Du Canada au golfe du Mexique, on rencontre encore quelques tribus sauvages à moitié détruites que 6,000 soldats poussent devant eux.

Au sud, l’Union touche par un point à l’empire du Mexique ; c’est de là probablement que viendront un jour les grandes guerres. Mais, pendant long-temps encore, l’état peu avancé de la civilisation, la corruption des mœurs et la misère, empêcheront le Mexique de prendre un rang élevé parmi les nations. Quant aux puissances de l’Europe, leur éloignement les rend peu redoutables (O).
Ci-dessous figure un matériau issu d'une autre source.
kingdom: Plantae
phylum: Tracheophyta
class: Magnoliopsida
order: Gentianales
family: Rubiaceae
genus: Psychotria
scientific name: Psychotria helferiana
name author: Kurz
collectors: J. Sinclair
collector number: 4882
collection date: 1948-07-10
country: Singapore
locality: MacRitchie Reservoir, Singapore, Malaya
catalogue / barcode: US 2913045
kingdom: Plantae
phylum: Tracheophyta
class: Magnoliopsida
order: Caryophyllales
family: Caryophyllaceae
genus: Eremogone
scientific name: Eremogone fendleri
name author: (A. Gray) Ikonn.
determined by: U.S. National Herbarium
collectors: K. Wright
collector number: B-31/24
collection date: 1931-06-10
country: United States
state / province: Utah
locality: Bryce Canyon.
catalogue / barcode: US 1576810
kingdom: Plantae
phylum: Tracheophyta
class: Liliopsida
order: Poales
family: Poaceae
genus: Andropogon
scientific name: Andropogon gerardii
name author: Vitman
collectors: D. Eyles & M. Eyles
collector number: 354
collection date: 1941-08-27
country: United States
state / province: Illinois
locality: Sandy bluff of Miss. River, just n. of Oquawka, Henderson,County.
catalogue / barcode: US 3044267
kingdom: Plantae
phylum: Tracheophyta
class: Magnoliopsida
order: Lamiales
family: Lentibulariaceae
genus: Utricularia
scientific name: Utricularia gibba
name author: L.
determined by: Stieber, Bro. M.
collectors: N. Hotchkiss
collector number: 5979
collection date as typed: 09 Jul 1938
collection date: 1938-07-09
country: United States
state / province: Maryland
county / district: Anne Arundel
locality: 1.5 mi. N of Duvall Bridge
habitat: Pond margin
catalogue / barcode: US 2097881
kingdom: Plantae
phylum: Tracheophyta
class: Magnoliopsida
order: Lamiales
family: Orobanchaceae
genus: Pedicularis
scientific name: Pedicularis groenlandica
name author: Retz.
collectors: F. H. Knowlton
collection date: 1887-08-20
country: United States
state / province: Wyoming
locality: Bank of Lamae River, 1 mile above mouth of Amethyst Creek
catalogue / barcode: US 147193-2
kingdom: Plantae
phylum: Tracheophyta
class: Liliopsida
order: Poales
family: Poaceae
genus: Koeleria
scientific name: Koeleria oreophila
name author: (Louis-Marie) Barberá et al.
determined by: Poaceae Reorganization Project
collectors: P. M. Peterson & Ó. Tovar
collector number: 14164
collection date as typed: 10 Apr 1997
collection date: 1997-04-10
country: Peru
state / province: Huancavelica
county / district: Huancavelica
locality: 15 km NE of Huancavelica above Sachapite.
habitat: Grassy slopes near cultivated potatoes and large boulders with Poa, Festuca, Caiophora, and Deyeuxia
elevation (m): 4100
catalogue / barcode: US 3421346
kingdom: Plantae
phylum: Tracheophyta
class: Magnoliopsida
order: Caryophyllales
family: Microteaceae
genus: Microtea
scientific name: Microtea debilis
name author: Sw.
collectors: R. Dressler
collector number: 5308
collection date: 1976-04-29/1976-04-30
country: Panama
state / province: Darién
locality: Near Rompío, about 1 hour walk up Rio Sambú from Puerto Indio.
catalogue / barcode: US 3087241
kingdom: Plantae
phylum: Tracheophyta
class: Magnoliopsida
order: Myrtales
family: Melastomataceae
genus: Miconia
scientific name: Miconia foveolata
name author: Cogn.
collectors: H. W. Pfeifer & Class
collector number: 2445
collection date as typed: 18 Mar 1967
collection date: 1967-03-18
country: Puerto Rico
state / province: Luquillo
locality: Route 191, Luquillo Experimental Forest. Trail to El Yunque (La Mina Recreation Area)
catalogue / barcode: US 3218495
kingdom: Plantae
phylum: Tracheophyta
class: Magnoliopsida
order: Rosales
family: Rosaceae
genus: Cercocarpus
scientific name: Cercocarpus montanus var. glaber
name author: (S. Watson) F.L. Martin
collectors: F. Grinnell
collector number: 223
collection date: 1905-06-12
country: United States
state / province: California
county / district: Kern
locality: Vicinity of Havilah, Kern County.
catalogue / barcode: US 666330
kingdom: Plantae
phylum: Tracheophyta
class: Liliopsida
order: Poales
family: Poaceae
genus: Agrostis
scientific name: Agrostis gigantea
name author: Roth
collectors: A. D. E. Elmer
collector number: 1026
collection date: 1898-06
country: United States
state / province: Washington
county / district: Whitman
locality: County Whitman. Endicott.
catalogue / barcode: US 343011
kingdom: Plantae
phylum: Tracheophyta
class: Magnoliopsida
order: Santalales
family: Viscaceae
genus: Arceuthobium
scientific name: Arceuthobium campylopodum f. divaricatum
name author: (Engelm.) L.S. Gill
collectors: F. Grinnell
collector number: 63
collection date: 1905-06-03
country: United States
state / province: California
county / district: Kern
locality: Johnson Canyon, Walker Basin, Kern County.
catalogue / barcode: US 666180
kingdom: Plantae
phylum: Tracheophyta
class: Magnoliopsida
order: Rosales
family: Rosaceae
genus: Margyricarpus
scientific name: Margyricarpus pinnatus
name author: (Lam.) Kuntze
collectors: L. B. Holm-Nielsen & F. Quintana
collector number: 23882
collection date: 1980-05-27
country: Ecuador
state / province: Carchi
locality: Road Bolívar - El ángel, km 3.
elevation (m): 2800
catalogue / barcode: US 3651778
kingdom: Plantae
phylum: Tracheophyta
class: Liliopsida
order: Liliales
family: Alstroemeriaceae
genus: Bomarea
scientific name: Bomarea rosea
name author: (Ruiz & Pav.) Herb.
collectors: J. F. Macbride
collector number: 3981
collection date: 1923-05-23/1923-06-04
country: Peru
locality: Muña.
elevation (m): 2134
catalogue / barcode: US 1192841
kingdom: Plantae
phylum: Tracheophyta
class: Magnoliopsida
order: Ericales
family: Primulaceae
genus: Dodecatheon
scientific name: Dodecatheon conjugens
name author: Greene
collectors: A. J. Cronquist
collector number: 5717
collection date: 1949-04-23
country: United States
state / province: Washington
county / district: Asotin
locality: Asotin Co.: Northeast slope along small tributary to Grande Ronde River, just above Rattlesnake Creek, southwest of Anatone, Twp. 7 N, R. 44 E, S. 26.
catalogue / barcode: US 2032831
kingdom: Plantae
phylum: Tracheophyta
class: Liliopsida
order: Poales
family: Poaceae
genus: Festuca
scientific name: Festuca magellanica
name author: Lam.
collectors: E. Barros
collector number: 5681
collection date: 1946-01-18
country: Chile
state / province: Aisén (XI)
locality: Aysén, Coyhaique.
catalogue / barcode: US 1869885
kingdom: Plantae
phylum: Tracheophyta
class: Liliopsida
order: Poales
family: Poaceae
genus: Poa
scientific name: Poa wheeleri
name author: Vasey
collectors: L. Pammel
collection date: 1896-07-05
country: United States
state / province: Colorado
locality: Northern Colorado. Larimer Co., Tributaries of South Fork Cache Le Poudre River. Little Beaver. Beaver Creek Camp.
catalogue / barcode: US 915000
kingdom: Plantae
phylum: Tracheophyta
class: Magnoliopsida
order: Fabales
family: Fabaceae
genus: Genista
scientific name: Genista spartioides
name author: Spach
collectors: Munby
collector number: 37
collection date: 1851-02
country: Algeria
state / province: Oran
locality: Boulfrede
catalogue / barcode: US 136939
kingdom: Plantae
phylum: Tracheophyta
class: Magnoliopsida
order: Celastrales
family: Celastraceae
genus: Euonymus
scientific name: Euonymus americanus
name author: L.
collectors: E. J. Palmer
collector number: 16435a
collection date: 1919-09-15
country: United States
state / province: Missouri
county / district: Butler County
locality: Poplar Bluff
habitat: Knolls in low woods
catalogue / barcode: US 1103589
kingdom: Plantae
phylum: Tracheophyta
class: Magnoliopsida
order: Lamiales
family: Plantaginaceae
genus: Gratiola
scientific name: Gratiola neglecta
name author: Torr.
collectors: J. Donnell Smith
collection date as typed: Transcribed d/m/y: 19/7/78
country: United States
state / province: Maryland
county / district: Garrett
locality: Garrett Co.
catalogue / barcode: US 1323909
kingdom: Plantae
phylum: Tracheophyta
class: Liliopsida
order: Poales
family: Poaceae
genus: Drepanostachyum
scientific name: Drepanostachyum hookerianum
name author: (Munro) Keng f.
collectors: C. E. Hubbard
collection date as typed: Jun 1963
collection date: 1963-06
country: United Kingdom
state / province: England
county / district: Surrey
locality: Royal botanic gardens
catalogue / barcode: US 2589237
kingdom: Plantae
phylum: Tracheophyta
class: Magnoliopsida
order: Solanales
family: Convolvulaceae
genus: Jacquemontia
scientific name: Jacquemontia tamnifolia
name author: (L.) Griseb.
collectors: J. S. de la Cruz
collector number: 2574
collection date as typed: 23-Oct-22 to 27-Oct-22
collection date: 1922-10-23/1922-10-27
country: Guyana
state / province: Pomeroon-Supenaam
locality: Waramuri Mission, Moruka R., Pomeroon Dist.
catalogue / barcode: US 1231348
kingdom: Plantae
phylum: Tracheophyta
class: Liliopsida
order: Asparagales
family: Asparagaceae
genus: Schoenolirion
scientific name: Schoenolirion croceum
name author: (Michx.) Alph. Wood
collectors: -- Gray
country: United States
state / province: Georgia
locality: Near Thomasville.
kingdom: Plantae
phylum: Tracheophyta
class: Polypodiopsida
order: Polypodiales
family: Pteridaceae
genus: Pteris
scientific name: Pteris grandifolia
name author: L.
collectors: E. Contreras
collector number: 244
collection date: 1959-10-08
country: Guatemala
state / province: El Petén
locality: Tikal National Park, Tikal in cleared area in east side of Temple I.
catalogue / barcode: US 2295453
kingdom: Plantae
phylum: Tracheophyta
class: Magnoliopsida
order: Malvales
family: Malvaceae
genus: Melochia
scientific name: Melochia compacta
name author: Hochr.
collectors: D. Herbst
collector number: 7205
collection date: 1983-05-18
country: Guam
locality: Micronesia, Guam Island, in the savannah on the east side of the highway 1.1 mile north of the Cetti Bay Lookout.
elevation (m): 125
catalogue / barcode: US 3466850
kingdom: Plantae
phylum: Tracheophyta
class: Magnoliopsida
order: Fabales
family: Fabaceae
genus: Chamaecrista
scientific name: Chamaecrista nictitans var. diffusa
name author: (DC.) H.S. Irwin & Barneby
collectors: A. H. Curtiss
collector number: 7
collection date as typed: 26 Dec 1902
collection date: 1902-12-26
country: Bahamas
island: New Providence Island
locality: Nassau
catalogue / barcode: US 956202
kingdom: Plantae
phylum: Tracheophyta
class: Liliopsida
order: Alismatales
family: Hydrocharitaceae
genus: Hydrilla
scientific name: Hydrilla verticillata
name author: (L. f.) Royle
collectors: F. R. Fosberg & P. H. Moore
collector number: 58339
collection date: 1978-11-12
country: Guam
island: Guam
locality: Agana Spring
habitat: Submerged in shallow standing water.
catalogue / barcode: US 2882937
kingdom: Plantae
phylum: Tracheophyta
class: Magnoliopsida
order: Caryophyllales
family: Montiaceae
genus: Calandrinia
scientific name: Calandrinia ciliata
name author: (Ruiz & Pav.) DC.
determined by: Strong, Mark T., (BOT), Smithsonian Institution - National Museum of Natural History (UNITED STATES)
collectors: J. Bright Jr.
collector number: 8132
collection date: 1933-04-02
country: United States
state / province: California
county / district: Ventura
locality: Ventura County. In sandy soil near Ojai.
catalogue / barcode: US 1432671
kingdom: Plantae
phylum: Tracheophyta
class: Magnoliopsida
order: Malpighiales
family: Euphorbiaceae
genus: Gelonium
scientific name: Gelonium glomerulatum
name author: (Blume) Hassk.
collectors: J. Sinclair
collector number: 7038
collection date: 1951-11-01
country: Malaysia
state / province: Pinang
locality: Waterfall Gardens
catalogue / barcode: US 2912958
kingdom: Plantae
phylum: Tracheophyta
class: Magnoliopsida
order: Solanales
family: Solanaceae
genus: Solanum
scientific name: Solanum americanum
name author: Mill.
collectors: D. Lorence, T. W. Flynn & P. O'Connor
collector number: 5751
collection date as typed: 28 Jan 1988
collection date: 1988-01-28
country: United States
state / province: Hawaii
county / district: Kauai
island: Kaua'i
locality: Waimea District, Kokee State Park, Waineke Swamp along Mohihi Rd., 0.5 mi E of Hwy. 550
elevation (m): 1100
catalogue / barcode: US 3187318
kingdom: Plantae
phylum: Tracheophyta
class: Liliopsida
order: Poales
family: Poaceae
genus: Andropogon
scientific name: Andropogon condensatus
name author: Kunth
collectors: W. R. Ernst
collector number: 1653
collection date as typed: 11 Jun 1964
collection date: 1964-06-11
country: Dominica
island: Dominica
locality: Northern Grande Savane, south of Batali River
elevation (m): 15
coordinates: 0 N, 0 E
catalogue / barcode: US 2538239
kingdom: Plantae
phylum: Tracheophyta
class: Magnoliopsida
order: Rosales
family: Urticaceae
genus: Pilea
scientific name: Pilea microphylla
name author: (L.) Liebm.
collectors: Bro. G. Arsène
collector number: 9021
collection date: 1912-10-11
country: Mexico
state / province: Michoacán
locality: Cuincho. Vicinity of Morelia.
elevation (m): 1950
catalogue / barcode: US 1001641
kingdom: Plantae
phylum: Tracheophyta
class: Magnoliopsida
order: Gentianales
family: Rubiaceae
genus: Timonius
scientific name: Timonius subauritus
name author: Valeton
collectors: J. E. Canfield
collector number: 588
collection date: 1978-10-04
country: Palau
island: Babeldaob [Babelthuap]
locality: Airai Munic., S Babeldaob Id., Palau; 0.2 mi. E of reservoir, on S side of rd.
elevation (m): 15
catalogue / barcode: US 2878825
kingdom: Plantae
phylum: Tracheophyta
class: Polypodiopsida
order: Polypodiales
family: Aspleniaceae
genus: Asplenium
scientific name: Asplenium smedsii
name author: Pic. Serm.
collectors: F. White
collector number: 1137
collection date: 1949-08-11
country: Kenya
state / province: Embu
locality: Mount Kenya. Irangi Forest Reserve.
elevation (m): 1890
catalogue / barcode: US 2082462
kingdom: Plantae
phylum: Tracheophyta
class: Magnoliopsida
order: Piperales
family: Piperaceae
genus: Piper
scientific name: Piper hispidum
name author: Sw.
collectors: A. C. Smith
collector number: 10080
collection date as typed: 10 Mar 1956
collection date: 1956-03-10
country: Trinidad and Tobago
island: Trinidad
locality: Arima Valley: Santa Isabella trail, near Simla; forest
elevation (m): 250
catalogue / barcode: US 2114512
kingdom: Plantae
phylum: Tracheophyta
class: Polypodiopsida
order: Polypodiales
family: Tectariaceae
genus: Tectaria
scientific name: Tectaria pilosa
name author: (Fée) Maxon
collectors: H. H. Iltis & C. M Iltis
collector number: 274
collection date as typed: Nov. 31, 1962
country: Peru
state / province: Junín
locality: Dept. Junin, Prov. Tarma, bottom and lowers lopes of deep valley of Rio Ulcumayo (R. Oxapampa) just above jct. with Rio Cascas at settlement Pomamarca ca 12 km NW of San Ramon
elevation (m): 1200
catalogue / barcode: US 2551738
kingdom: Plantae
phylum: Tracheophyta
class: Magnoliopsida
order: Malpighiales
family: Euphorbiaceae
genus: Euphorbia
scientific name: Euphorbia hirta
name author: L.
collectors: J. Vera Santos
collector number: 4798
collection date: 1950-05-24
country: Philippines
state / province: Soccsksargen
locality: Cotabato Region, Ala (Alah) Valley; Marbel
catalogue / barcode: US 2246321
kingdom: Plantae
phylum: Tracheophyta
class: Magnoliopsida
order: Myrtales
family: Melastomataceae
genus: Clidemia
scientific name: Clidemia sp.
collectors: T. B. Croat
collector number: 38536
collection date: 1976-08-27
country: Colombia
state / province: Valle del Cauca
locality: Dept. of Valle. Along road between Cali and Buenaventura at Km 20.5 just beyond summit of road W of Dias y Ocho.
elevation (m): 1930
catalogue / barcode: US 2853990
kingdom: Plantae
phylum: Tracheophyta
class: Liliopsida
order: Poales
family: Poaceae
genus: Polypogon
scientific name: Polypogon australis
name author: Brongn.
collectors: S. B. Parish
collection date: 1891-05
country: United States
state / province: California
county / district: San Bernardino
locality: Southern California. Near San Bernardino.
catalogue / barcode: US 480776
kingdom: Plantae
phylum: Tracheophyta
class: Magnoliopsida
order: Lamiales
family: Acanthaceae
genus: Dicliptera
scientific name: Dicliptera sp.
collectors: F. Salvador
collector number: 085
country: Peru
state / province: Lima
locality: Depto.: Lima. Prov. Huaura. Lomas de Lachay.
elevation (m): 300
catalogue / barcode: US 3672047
Le grand bonheur des États-Unis n’est donc pas d’avoir trouvé une constitution fédérale qui leur permette de soutenir de grandes guerres, mais d’être tellement situés qu’il n’y en a pas pour eux à craindre.

Nul ne saurait apprécier plus que moi les avantages du système fédératif. J’y vois l’une des plus puissantes combinaisons en faveur de la prospérité et de la liberté humaine. J’envie le sort des nations auxquelles il a été permis de l’adopter. Mais je me refuse pourtant à croire que des peuples confédérés puissent lutter long-temps, à égalité de force, contre une nation où la puissance gouvernementale serait centralisée.